PROMPT | In the data below, find the line containing "left hip: (417, 387)", then set down that line and every later line up to and including the line containing "right knee: (496, 305)", exactly.

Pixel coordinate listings
┏━━
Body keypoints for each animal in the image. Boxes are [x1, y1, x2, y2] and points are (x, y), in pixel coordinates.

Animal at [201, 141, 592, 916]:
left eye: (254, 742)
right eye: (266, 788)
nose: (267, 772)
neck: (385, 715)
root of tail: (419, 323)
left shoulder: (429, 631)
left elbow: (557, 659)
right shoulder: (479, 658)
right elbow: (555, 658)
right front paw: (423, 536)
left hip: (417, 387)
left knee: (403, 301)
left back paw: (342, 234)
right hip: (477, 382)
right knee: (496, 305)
┗━━
┏━━
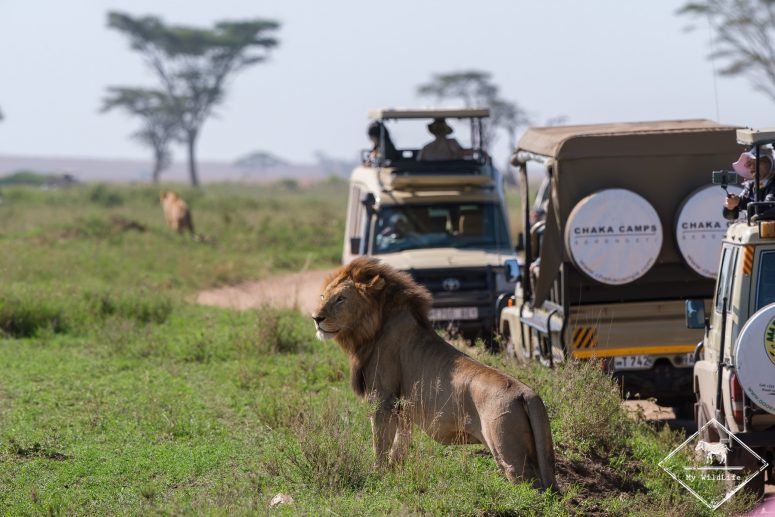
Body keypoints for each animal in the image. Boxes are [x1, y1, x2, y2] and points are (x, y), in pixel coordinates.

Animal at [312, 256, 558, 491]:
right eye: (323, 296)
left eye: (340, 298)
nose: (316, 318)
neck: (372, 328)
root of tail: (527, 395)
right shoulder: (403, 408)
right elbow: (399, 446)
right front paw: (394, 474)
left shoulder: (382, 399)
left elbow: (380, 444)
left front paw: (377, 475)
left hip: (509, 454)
┗━━
WRITTEN RESPONSE |
left hip: (417, 387)
left knee: (403, 301)
left back paw: (342, 234)
right hip: (477, 382)
right knee: (496, 305)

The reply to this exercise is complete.